As for Rasmussen's July 24, 2012, SSI application, her August 2, 2012, UTMB records were relevant to the ALJ's determination that she was not disabled, for purposes of SSI, on or before August 28, 2012, and it cannot be said on this record that the information in those August 2, 2012 records from UTMB could not have provided a basis for changing the ALJ's decision on Rasmussen's SSI application. Indeed, it is those August 2, 2012, records, which precipitated more visits and some treatment, which led to a favorable ruling for Rasmussen on a 2013 SSI application. See Plaintiff's Motion for Summary Judgment (Document No. 10) at 9. The ALJ's incorrect statement in his August 28, 2012 decision that "no additional medical evidence has been presented" was error that was not, with respect to Rasmussen's 2012 SSI application, harmless.

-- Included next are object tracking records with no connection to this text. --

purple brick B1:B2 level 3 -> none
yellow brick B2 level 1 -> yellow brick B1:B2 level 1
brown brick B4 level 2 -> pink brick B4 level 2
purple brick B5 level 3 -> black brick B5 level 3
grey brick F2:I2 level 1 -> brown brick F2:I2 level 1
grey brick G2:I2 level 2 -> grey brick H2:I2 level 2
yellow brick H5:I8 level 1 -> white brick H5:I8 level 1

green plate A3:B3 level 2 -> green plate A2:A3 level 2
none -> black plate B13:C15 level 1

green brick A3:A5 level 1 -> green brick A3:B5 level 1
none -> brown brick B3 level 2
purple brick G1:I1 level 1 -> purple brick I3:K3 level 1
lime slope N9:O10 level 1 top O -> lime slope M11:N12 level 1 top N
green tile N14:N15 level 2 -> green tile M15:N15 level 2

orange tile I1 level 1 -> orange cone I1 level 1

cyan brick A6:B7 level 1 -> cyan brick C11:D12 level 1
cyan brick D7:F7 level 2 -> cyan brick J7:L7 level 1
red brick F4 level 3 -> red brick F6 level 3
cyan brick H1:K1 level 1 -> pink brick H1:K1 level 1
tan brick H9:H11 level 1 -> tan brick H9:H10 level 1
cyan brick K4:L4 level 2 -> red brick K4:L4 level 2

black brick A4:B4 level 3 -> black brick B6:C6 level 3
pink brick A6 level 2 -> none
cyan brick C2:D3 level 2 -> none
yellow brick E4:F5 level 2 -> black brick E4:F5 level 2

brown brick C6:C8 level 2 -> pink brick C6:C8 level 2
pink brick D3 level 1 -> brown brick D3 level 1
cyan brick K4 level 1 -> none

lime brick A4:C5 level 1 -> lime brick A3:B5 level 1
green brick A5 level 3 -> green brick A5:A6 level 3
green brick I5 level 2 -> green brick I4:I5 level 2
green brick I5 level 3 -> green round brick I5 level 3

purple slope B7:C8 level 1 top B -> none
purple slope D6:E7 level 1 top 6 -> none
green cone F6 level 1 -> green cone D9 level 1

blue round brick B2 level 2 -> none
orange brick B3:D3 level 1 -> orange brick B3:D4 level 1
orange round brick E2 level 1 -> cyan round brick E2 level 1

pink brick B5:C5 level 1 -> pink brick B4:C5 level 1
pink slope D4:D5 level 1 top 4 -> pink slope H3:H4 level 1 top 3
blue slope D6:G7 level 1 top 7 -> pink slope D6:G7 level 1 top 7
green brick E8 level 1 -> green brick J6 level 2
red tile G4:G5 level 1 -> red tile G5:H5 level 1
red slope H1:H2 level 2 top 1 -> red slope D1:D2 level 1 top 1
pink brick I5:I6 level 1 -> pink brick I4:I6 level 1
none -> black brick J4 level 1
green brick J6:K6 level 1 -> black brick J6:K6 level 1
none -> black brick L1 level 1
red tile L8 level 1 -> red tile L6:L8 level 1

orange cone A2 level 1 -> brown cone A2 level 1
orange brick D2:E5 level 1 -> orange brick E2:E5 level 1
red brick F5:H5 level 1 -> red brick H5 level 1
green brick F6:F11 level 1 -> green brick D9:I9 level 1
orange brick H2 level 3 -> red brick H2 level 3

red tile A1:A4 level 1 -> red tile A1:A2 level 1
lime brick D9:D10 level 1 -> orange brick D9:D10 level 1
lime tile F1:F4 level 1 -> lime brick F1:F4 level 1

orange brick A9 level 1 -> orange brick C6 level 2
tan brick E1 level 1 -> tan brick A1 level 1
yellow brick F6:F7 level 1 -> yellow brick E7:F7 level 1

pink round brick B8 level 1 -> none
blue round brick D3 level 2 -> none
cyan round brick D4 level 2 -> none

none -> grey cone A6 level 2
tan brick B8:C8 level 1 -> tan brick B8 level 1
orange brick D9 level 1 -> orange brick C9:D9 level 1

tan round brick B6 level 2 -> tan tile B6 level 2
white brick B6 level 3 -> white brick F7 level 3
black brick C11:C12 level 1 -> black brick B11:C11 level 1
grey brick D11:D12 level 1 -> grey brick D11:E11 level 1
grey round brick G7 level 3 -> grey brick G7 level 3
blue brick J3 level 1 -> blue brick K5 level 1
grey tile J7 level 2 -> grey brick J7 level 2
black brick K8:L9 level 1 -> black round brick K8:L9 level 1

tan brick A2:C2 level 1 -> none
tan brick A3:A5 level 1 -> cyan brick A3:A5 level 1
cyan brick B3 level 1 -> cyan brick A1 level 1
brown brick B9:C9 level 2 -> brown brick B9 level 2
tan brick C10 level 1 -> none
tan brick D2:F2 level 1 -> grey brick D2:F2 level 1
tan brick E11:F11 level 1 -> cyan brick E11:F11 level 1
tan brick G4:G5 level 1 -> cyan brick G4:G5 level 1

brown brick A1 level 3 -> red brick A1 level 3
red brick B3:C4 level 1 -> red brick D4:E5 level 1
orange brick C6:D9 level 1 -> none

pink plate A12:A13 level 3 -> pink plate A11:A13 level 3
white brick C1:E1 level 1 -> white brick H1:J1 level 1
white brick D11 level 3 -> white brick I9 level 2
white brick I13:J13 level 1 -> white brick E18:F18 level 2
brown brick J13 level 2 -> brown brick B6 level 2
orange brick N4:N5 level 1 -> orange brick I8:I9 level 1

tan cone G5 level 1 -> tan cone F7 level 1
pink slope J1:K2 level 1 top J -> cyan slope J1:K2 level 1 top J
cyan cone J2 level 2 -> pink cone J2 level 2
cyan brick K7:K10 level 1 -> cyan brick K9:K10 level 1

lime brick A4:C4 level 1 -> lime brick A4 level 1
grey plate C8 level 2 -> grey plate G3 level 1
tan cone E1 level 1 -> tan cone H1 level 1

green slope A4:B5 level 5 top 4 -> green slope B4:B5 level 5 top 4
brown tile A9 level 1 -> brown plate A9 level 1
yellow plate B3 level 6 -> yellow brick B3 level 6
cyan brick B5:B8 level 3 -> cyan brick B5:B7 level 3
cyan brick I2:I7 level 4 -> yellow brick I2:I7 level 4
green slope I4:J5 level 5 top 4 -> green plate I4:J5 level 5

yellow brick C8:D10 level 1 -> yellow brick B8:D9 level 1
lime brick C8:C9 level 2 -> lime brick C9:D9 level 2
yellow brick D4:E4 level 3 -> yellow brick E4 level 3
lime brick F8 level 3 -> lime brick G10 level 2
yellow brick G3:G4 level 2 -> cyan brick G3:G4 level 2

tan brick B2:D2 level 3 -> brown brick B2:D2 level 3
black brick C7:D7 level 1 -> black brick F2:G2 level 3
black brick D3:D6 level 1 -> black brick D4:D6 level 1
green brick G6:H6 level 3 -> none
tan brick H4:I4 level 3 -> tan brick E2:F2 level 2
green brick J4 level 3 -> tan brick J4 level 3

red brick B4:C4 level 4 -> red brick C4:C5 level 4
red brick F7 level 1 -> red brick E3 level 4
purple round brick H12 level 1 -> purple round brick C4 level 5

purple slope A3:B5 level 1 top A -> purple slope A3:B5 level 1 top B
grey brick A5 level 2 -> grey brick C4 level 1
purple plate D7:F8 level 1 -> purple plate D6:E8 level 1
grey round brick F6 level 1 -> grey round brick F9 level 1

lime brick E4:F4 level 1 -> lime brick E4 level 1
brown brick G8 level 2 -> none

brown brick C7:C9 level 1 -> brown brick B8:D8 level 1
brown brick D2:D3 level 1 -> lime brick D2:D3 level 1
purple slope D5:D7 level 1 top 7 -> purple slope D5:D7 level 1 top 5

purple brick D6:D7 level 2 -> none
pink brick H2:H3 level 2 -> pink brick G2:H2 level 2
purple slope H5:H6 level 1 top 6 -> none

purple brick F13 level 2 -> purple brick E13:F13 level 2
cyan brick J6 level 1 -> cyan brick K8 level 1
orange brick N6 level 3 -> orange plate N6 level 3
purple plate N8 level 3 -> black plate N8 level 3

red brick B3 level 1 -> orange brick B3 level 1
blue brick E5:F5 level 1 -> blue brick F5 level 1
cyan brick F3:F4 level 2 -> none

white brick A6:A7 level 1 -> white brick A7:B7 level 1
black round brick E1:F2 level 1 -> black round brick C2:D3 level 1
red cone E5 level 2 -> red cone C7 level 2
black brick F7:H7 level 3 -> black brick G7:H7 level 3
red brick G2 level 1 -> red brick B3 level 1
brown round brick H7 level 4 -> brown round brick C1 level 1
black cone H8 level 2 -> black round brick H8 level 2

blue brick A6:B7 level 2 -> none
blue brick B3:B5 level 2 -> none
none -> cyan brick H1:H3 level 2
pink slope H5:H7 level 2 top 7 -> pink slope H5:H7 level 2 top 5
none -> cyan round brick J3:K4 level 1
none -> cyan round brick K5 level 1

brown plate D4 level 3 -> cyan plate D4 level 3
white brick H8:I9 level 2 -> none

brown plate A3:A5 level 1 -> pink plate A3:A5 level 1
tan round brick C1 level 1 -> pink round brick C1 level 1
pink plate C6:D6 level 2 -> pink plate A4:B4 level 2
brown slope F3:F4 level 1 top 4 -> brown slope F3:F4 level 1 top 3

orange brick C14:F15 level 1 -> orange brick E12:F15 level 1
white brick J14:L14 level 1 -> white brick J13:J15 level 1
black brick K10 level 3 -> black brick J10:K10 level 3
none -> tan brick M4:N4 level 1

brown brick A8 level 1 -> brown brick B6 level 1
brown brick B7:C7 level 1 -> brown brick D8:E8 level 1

Remand for further proceedings relative to Rasmussen's 2012 SSI application is therefore warranted.
VI. Conclusion and Order
Based on the foregoing, and the conclusion that the ALJ erred in his written decision in failing to consider the August 2, 2012, post-hearing medical evidence from UTMB, and that such error was not harmless with respect to the determination on Rebecca Rasmussen's 2012 Title XVI SSI application, it is
ORDERED that Plaintiff's Motion for Summary Judgment (Document No. 10) is GRANTED in PART, Defendant's Motion for Summary Judgment (Document No. 11) is DENIED, and this proceeding is REMANDED in PART to the Commissioner pursuant to § 405(g), sentence six, for consideration of the post-hearing evidence on Rasmussen's 2012 Title XVI SSI application.
Signed at Houston, Texas, this 24th day of August, 2016.